自分を育てる親は自分
美輪 私は、いつも若い人たちに、「自分を育てる親は自分よ」と言うんです。親や先生や、年上の人たちは人間の先輩としていいところもいろいろあるけれど、みんな、実は欠点だらけなんだ。だからいいところだけとって、悪いところは捨てればいい、と。
美輪 自分自身がいいことを聞いて、それを咀嚼して、いい人になるのも、あなたの一生。いい意見もなにも聞かないで、グレちゃって一生終わるのもあなたの一生。だから、自分を育てる先生も、親も、生徒も子供も、全部自分自身なんだと言うんですね。
よく新興宗教だとか、既成の宗教によってお金を騙し取られて、うちじゅうバラバラになったとか、いろいろ聞きますけれど、それも一つの菩薩行だしね。信仰というのは、自分自身を日常の生活の中で神仏と同じレベルに信じ仰げる人間性に高める作業で、自分と神様の直取引です。その間に入って、問屋みたいにこういうやり方もありまっせ、ああいう拝みかたもありまって、グッズも売ってまっせというのが宗教なんですね。
瀬戸内 アハハハハ。信仰と宗教、全然違いますね。
美輪 宗教というのは流通機構の問屋さんであって、企業だと私は思うんです。その企業の中には優良企業もあれば、豊田商事みたいなインチキ企業もある。
だから、たとえば法王だとか、教え主さんだとか、宗教によって呼び方が違いますけど、そういうトップは会長、社長で統一すればいいのよ。権大僧正とか、枢機卿だとかは全部副社長だとか、専務だとかいう名前にすればいい(笑)。お寺をあずかっている住職さんとか、教会の牧師さんや神父さんは支店長でいい、と。それからいろいろ勧誘して回っている人たち、祈伏したりしている人たちは、みんな営業部員じゃない。
宗教は三井、三菱、住友、丸紅と同じなんだから、たとえば住友のビルの玄関に入って、「私の魂救ってください」と言ったって、誰も救われはしませんものね(笑)。
瀬戸内 うーん(笑)
美輪 だから、宗教は企業と同じなんですって。だから、宗教と信仰を取り違えなさんな。
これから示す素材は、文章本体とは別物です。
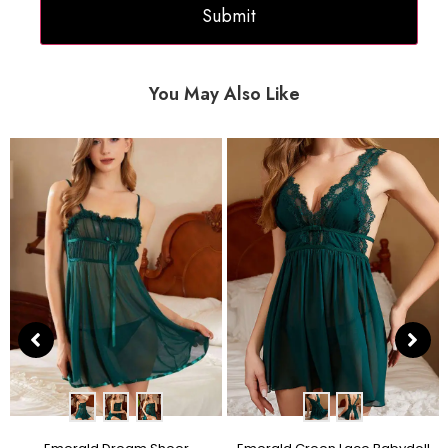
You May Also Like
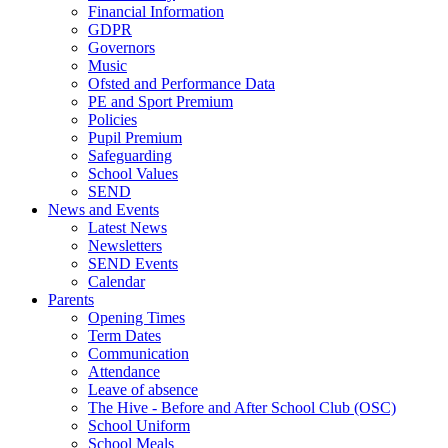
Financial Information
GDPR
Governors
Music
Ofsted and Performance Data
PE and Sport Premium
Policies
Pupil Premium
Safeguarding
School Values
SEND
News and Events
Latest News
Newsletters
SEND Events
Calendar
Parents
Opening Times
Term Dates
Communication
Attendance
Leave of absence
The Hive - Before and After School Club (OSC)
School Uniform
School Meals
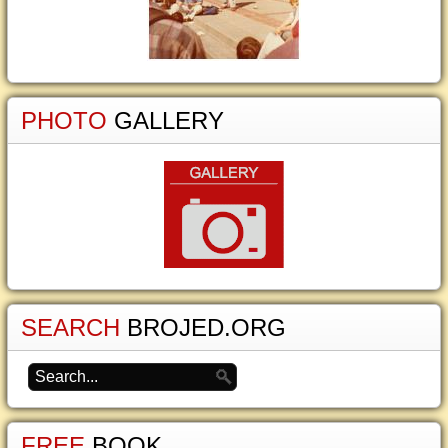
PHOTO
GALLERY
SEARCH
BROJED.ORG
FREE
BOOK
信仰というのは信じて仰ぐと書くんだけれど、神、仏を信じて仰ぐだじゃなくて、自分をも、神、仏の一員として信じて仰ぎ尊ぶだけの自分に日々これ努めていって、反省して、心を練り上げていくのが信仰の作業だと。そして、それを手助けするために宗教がある。宗教はそれをただ商売にしているだけなの。それを割り切って、これはこれ、あれはあれと考えなさいと言うと、みんな、目からうろこが落ちるみたいですね。
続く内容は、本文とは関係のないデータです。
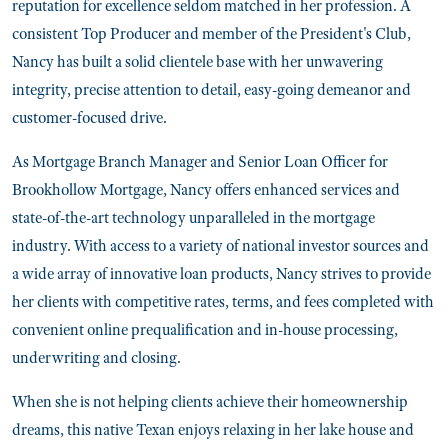
reputation for excellence seldom matched in her profession. A
consistent Top Producer and member of the President's Club,
Nancy has built a solid clientele base with her unwavering
integrity, precise attention to detail, easy-going demeanor and
customer-focused drive.
As Mortgage Branch Manager and Senior Loan Officer for
Brookhollow Mortgage, Nancy offers enhanced services and
state-of-the-art technology unparalleled in the mortgage
industry. With access to a variety of national investor sources and
a wide array of innovative loan products, Nancy strives to provide
her clients with competitive rates, terms, and fees completed with
convenient online prequalification and in-house processing,
underwriting and closing.
When she is not helping clients achieve their homeownership
dreams, this native Texan enjoys relaxing in her lake house and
ですから、やみくもにお坊さんでもなんでも、聖職者だから全人格的であるべきだなんて考えないことですよ。だってもしそうなら、この世に生まれてくる必要なんてないんですからね。修行するためにこの世に生まれてきてるわけで、完成されていたらもう如来になって、輪廻転生は卒業しているはずなんですよね。生れ変ってくる必要はないんですから。
そういうふうにして考えてみると、ただの人間ですから、坊さんのくせにとか、教師のくせにとか、言わなくてよくなりますよ。